XTDB’s approach to temporality is inspired by SQL:2011, but makes it ubiquitous, practical and transparent during day-to-day development. All tables include 4 temporal columns by default which are maintained automatically. However queries are assumed to query ‘now’ unless otherwise specified. Non-valid historical data is filtered out during low-level processing at the heart of the internal design.

Transactional columnar architecture

Unlike most transactional database systems, XTDB implements a columnar data architecture that “separates storage and compute” - this modern, Big-Data-inspired architecture is built around Apache Arrow and commodity object storage (e.g. S3). Most importantly, this design reduces operational costs when retaining large volumes of historical data.

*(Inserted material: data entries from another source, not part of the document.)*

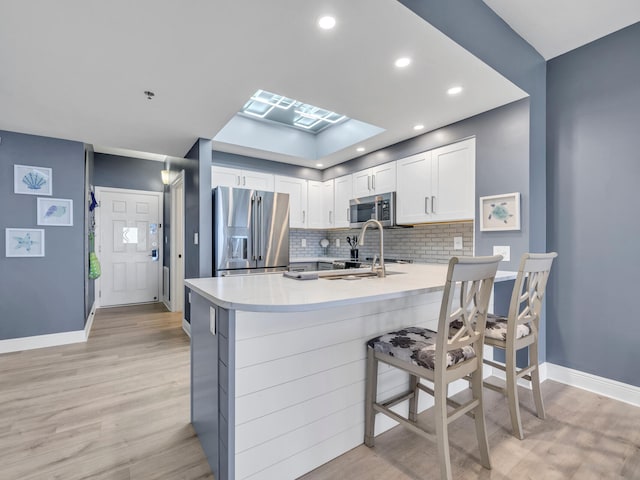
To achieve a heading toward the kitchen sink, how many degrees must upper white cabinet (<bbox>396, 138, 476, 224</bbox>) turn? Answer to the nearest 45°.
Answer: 0° — it already faces it

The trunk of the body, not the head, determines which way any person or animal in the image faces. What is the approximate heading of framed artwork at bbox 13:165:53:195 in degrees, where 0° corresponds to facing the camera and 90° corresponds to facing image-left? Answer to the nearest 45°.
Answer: approximately 0°

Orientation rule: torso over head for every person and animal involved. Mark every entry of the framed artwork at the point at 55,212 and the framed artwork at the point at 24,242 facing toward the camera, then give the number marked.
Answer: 2

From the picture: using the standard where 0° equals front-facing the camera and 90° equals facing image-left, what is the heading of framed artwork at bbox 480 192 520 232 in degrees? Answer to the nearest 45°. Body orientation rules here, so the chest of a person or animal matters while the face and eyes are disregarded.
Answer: approximately 45°

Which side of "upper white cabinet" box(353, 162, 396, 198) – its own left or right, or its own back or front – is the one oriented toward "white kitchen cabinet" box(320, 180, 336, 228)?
right

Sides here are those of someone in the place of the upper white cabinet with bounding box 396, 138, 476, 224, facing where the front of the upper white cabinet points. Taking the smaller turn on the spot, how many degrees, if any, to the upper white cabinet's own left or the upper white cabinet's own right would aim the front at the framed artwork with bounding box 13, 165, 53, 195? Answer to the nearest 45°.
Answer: approximately 45° to the upper white cabinet's own right

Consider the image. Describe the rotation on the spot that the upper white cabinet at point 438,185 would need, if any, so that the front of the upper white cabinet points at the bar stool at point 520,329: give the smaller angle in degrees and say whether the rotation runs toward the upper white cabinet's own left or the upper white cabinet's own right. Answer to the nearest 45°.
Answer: approximately 45° to the upper white cabinet's own left

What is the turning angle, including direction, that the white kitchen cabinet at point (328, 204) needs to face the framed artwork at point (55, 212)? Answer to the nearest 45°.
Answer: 0° — it already faces it

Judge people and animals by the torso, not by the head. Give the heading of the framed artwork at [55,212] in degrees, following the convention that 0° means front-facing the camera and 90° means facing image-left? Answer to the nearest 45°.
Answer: approximately 0°

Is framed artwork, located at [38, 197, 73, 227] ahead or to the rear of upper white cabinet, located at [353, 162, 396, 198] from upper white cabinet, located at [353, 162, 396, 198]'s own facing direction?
ahead

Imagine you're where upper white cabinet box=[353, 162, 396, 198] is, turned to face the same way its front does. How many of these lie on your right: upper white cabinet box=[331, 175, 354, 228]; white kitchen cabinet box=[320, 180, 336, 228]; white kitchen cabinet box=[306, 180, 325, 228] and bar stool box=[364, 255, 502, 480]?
3
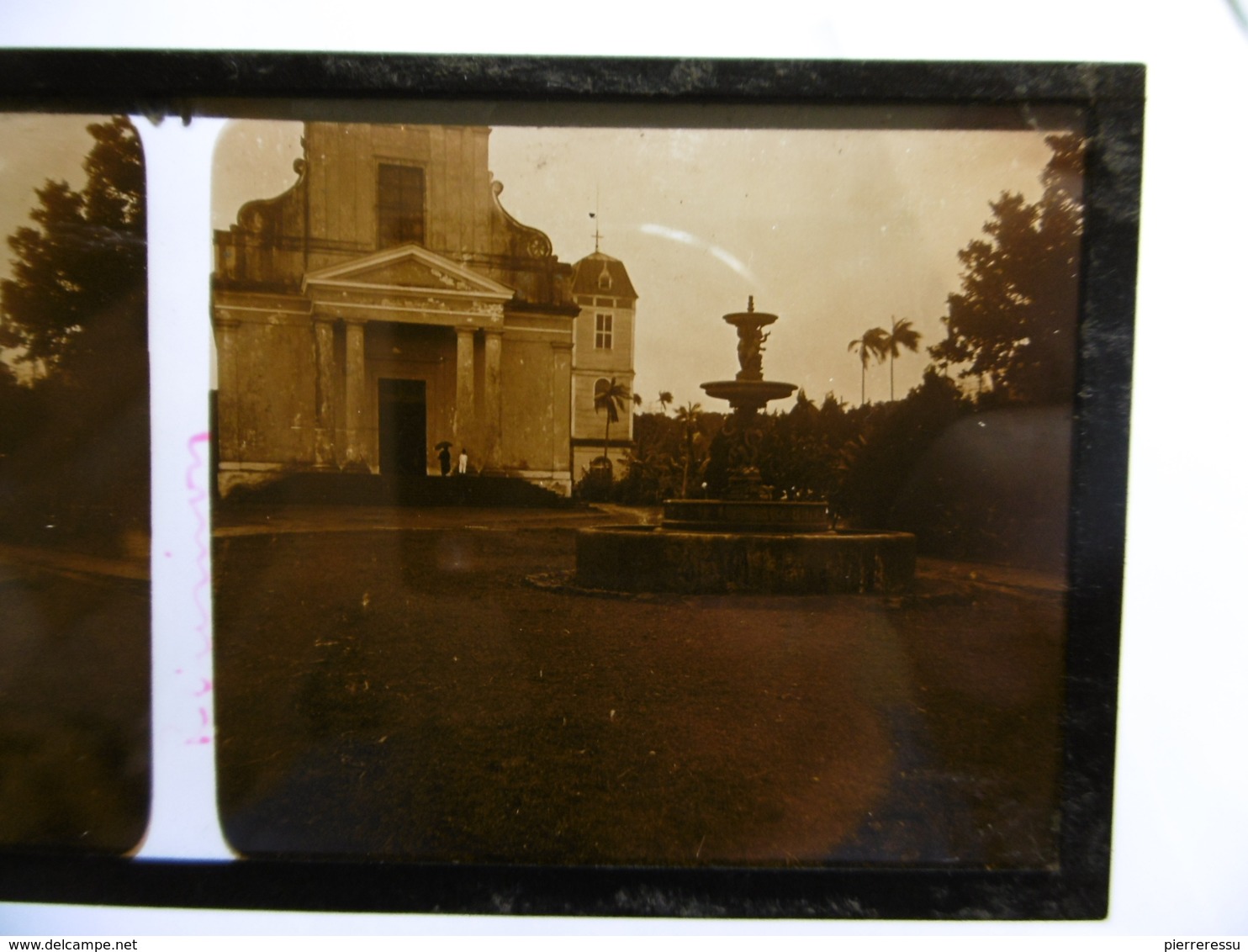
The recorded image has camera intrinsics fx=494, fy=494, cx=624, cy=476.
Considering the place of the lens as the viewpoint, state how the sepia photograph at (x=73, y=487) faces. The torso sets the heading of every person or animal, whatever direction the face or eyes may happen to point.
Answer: facing the viewer
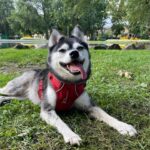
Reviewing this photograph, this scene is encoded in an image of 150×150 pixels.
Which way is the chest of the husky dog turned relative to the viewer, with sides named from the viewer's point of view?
facing the viewer and to the right of the viewer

Transaction processing is strictly serial and strongly consistent (ACID), based on deterministic ordering of non-interactive transactions. Within a cluster, transactions for each database are processed by a single leader node for that database, which produces an indexed output that the other nodes follow — so writes for a given database happen once, on a single thread, and reads scale out across the cluster. This design implies a hard upper limit on transaction throughput, but the key advantage is the concrete information guarantees about exactly when, how & why data across the database has changed.

Dynamic relational engine

The columnar engine within XTDB is able to handle “documents” as wide rows in sparse tables, where any given value in a column may contain arbitrarily nested data without any need for upfront schema design. The full range of built-in types is supported within these nested structures (i.e. unlike JSONB). This enables developers to easily use XTDB either as a store of loosely structured documents, or as a more traditional normalized database, or both at the same time.

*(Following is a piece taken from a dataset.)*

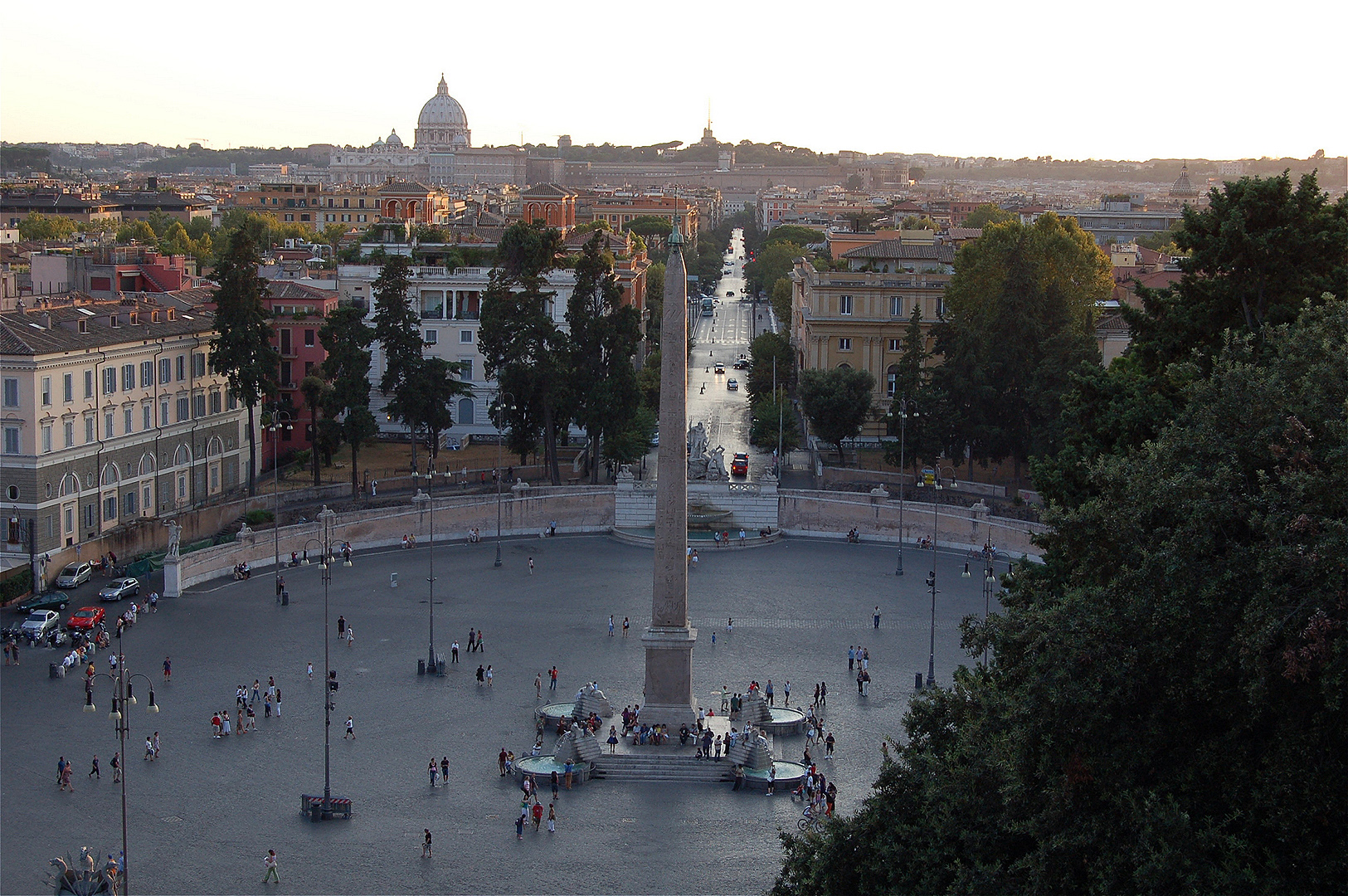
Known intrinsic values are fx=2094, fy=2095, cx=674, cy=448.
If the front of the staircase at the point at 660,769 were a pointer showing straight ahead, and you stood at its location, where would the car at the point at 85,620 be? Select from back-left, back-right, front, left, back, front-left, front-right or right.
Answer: back-right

Unlike typical SQL tables with row-oriented storage, XTDB’s columnar tables are always ‘sparse’ (storing NULLs is cheap) and ‘wide’ (storing lots of columns is efficient).

Both SQL and ‘XTQL’

XTDB offers two interoperable query languages - one for reach (SQL) and one for developer productivity (XTQL). SQL in XTDB is a first-class citizen, built to reflect the SQL:2011 standard (which first introduced bitemporal capabilities to the SQL standard) and conforms to a broad suite of SQLite Logic Tests.

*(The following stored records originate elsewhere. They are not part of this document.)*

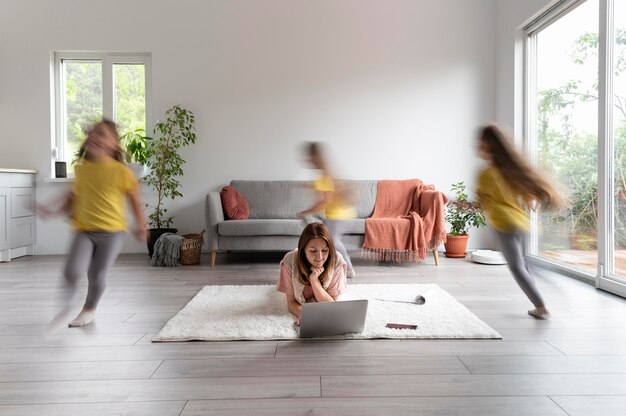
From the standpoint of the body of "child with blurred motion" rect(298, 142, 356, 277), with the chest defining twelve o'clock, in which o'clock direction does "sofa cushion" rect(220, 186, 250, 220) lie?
The sofa cushion is roughly at 2 o'clock from the child with blurred motion.

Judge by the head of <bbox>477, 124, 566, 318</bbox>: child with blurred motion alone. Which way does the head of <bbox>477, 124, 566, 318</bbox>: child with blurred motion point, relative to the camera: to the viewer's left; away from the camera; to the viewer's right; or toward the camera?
to the viewer's left

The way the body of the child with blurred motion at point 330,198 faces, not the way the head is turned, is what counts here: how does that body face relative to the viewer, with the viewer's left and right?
facing to the left of the viewer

XTQL is a novel relational database language that extends the power of SQL and its standard library to a more composable format that can be written or generated by client libraries using a JSON API.

The two languages are able to interoperate with 100% parity, meaning application developers can use the APIs as they see fit without sacrificing analytical requirements or compromising on functionality.

Feature Highlights

Supports the full spectrum between normalized relational modeling and dynamic document-like storage without compromising data type fidelity (i.e. unlike JSONB).
The combination of a native SQL implementation alongside XTQL offers a more productive application development experience without sacrificing rich data analysis (and without ETL to another system).
Strong data consistency built around linearized, single-writer transaction processing.
Accurate and immutable temporal record versioning to mitigate the complexities of application logic and handle out-of-order data ingestion.
Apache Arrow unlocks data for external integration.
Advanced temporal querying allows you to analyze the evolution of your data.
Deploy across your choice of cloud database services or on-premise to meet reliability and redundancy requirements.

Through each of these interconnected principles and features XTDB solves the motivating problems in a single, coherent system.